Because restrictions are easing, we’ve invited a few friends and their kids to our home for Raya. They’re mostly expatriates who don’t have family members here. The Raya theme for this year will be bring a plate, wear your face masks and maintain social distancing. Not the warmest approach, but hopefully a safer one.

Technically, am I going to insist on my guests wearing face masks? I will definitely try. How are they going to eat? Keep it on until the food is served? I don’t know. This is all very new territory. So many of our most comforting religious rituals have been put on hold in the interest of safety. There are no congregational prayers in the mosque for the five obligatory prayers, for the special Ramadan-only tarawih prayers, and there won’t be any Eid prayers, either.
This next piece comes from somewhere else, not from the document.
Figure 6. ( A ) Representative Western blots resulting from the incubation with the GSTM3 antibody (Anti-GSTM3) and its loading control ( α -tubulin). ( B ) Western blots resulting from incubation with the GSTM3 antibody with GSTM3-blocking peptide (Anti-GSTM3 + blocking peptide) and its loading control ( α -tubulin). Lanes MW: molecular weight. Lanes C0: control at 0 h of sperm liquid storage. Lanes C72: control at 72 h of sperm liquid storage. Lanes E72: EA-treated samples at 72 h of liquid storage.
I will miss going to the mosque with my husband and children for Eid prayer. Although there have been Eids where it’s been too hard for us to get out of the house in time with such little ones, the ritual has been a comforting one. Part of me is relieved that there isn’t the expectation to get three little ones under five dressed, washed, fed and emotionally regulated enough to get to the mosque in one piece. The rest of me is just sad we’re missing out on a routine I’ve participated in since I was a little girl. My daughters loved putting money into the mosque donation box, and also loved receiving Raya money packets from kind aunties and grandmothers sitting near us at the mosque.
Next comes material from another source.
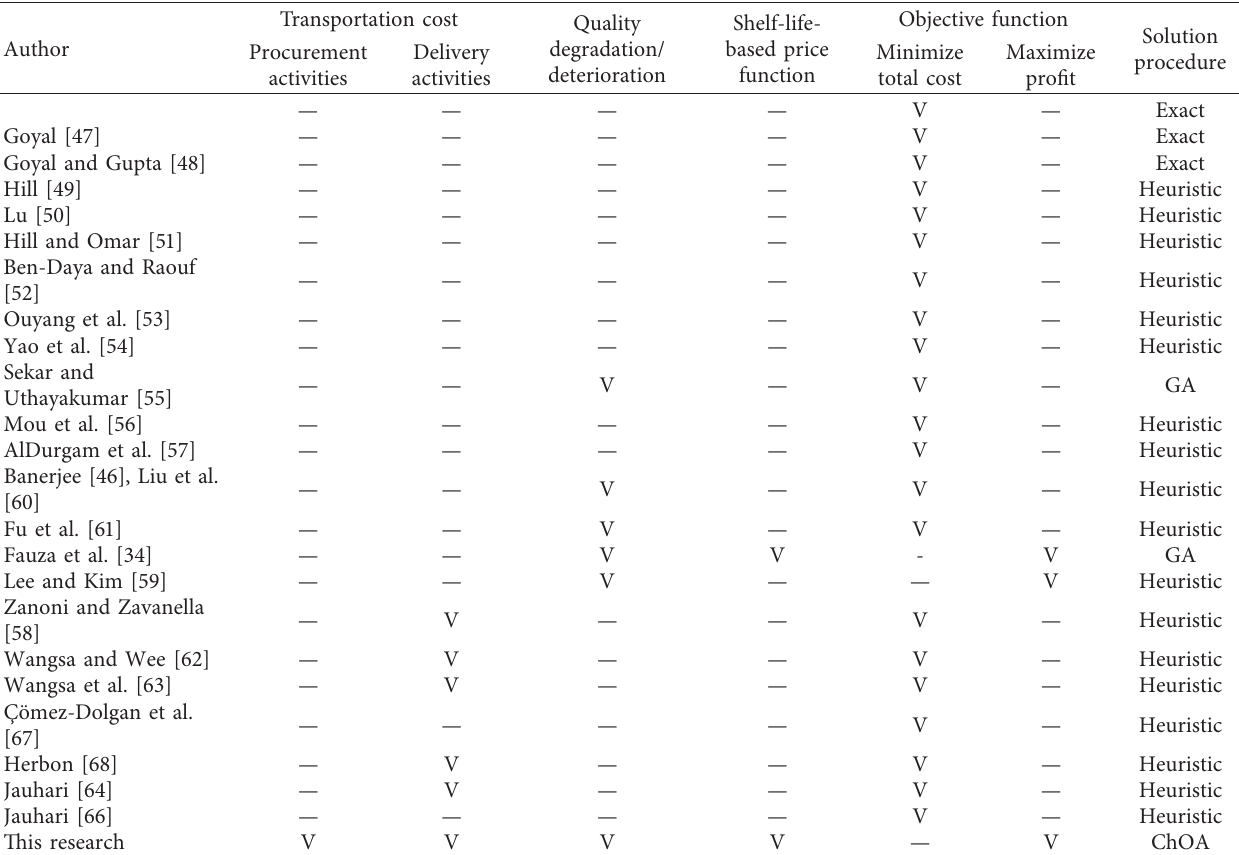
Table 1: Comparison of this study with previous studies in I-SVSB-IP.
Speaking of Raya money packets, that tradition will remain the same, even if so many other rituals are different.

Speaking of Raya money packets, that tradition will remain the same, even if so many other rituals are different. My children will receive their Eid money packets. We’ll play the special Eid takbir on the TV. We’ll still wear our Raya best. A fun new addition is a Eid postal gift collective set up by one of our friends. We might not be able to see everyone in person, but we can still post gifts to them. We have to limit the number of guests we have over for Raya, especially if they have little children.

Social distancing between small children is going to be hard, if not impossible. My two little girls haven’t met their friends since lockdown started in mid-March. My eight-month-old little boy doesn’t have any friends yet, so I can count on him to stick to me. I plan to explain to my girls not to rush and hug their friends on Raya, but to keep a one metre distance between them. And then I can nervously laugh at the futility when they actually meet their excited friends and all rules fly out the window. This might be why many families are choosing to spend Eid/Raya through virtual Zoom meet-ups – why tempt fate? Indeed. That’s a good question.

My family of origin is scattered all over the globe and I miss them most during special occasions.

Even though my husband and I are both introverts (with extrovert children), after a solid two months of seeing only each other and his workmates….it would be really, really good to see our friends again. I wish I could see my family too.

My family of origin is scattered all over the globe. Diaspora is in our blood, and I miss them the most during special occasions like Eid. My divorced parents are in different countries – my mother is in Australia while my father is in Singapore. I have one brother in London, one in Sydney, one in Perth, and my two sisters in Sydney. Although we are all so far away from each other, I keep our Raya memories close to my heart. Here’s hoping that in the near future, the travel restrictions will ease so we can see each other again.

In the meantime, let’s hope my mutton rendang turns out well.

Raidah Shah Idil is a freelance writer.